WHAT TO DO:
a) According to the text on influenza outbreaks, why are monitoring, reporting, and surveillance critical? Answer in one to three sentences.
b) Continue the text on influenza outbreaks after its final sentence, in the same style.

Socio-economic impact on systems


The influenza outbreak can take a significant toll on the community in terms of financial resources, mortality, and morbidity. The outbreak can lead to both direct and indirect costs. The direct costs comprise the physician visits, medication, and hospitalization. On the other hand, systems such as businesses and schools would face indirect costs such as school absenteeism and work productivity loss. An influenza outbreak can lead to a substantial rise in absenteeism in the working population resulting in lost productivity (WHO,2011). Influenza can also affect the reaction time of the infected such that if one continued working reduced effectiveness would be registered. Notably, during the influenza season, families with school-aged children may experience increased illness episodes, analgesic use, febrile illnesses, parental absenteeism, school absences and secondary illnesses among family members.


Reporting protocol


Monitoring, reporting, and surveillance are critical in detecting emerging threats and determining the clinical severity, communicability, and epidemiology of the influenza outbreak. There are fundamental indicators for monitoring and reporting before and during the influenza epidemic. Some of the information that will need to be collected for preparedness for an influenza outbreak include the coverage of the region with community education on the main messages (WHO, 2011). More information will focus on the availability of resources, the different channels of health education and the number and extent of health education. Other factors of consideration will entail the total number of referrals and medication dispensed and the number of new referrals. During monitoring and reporting, the previous monitoring forms and mechanisms can be used. In cases where they do not exist, it may be vital to developing new forms to collect standard data (WHO, 2011). Notably, health experts and community leaders should lead this process alongside the local health authorities. After recording all the information, the local health jurisdiction should be immediately notified to help take action.

DATASET EXTRACT:
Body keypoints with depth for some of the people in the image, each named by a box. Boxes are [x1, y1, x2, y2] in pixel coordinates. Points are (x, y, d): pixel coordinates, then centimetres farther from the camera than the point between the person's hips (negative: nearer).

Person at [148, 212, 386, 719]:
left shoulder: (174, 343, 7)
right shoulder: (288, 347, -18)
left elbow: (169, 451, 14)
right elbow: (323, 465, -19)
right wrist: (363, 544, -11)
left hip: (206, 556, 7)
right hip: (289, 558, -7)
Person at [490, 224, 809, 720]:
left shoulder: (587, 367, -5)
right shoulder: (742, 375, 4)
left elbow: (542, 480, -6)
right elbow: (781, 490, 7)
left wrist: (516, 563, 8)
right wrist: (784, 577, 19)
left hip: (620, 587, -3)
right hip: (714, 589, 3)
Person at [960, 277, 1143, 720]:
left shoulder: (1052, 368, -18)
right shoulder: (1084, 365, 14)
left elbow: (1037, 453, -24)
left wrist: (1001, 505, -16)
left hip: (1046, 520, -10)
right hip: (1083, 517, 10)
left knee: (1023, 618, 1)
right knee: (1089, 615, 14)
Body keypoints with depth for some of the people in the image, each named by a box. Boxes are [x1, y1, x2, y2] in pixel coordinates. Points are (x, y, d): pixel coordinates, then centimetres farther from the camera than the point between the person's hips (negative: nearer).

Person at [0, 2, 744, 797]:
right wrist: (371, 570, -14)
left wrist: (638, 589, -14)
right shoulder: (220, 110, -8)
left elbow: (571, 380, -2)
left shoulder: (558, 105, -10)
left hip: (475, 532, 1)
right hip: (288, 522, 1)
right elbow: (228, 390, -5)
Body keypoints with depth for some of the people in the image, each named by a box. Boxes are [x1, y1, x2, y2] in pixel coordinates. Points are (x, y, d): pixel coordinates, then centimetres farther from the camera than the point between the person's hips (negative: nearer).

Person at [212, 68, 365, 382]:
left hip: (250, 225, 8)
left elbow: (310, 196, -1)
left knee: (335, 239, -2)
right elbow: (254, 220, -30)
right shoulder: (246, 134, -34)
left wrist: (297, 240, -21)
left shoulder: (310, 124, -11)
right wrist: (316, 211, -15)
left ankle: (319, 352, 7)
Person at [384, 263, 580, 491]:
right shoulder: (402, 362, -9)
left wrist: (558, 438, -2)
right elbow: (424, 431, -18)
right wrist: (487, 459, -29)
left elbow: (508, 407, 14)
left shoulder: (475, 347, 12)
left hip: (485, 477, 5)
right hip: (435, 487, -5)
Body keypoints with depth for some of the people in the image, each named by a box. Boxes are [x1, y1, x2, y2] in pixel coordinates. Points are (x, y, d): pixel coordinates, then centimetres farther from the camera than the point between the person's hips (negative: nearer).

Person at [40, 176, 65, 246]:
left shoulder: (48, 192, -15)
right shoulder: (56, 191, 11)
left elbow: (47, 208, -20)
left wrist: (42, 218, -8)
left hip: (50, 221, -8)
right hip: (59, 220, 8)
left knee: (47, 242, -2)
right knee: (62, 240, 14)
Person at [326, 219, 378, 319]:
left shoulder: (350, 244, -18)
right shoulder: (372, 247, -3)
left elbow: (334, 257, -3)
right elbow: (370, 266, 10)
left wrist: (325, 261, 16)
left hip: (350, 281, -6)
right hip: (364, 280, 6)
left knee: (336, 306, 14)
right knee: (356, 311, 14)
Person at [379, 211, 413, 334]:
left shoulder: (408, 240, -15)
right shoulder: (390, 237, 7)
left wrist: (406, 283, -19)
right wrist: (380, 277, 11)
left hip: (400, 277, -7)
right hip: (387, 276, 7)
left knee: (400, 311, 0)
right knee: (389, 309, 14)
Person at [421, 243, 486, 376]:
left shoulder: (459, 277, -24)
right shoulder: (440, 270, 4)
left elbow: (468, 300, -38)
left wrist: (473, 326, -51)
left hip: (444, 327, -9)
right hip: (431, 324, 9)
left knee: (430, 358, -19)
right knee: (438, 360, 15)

ANSWER LIST:
a) Monitoring, reporting, and surveillance are critical because they detect emerging threats. They also determine the clinical severity, communicability, and epidemiology of the influenza outbreak.

b)
Prevention strategies


Community education strategies


Health protection strategies within a community setup include ensuring the provision and consumption of safe food, recreational and drinking water and adequate community sanitation (Steinberg, 2010). The local health authorities should also carry out health assessment and disease surveillance and implement the established strategies. Some of the strategies include detecting the disease clusters and outbreaks through hospital-based and community-based clinical epidemiology and laboratory surveillance networks (Steinberg, 2010). Notably, there are primary prevention initiatives can be adopted such as vector control, and immunization. Other strategies include secondary prevention strategies such as screening and treating the disease, post-exposure prophylaxis and contact tracing and management.


Patient education strategies


Patients can also be educated on various home-care prevention measures they can take as well as strategies to avoid infection and reinfection. One of the prevention methods is keeping a distance from the infected persons. If infected, one should consider covering his or her cough and sneeze. Hand hygiene and disinfecting surfaces before use can also prevent infection. Furthermore, the closed spaces need to be ventilated and the sick separated from others. Most importantly, a single caregiver should be assigned to a sick person (WHO, 2011). There are also management ways of influenza symptoms and other communicable diseases such as hydrating and providing good nutrition and recognizing the danger signs and seeking prompt care. Patients particularly mothers can also learn the importance of exclusive breastfeeding for six months. Covering such aspects in the training module will help stimulate physical growth and mental development, provide the necessary home care and prevent diseases.

References


Center for Disease Control and Prevention. (2010). The 2009 H1N1 Pandemic: Summary Highlights, April 2009-April 2010.


Rogers, K. (2009). Influenza Pandemic (H1N1) of 2009. https://www.britannica.com/event/influenza-pandemic-H1N1-of-2009


Steinberg, M. H. (2010). Evidence Review: Communicable Disease (Health Promotion).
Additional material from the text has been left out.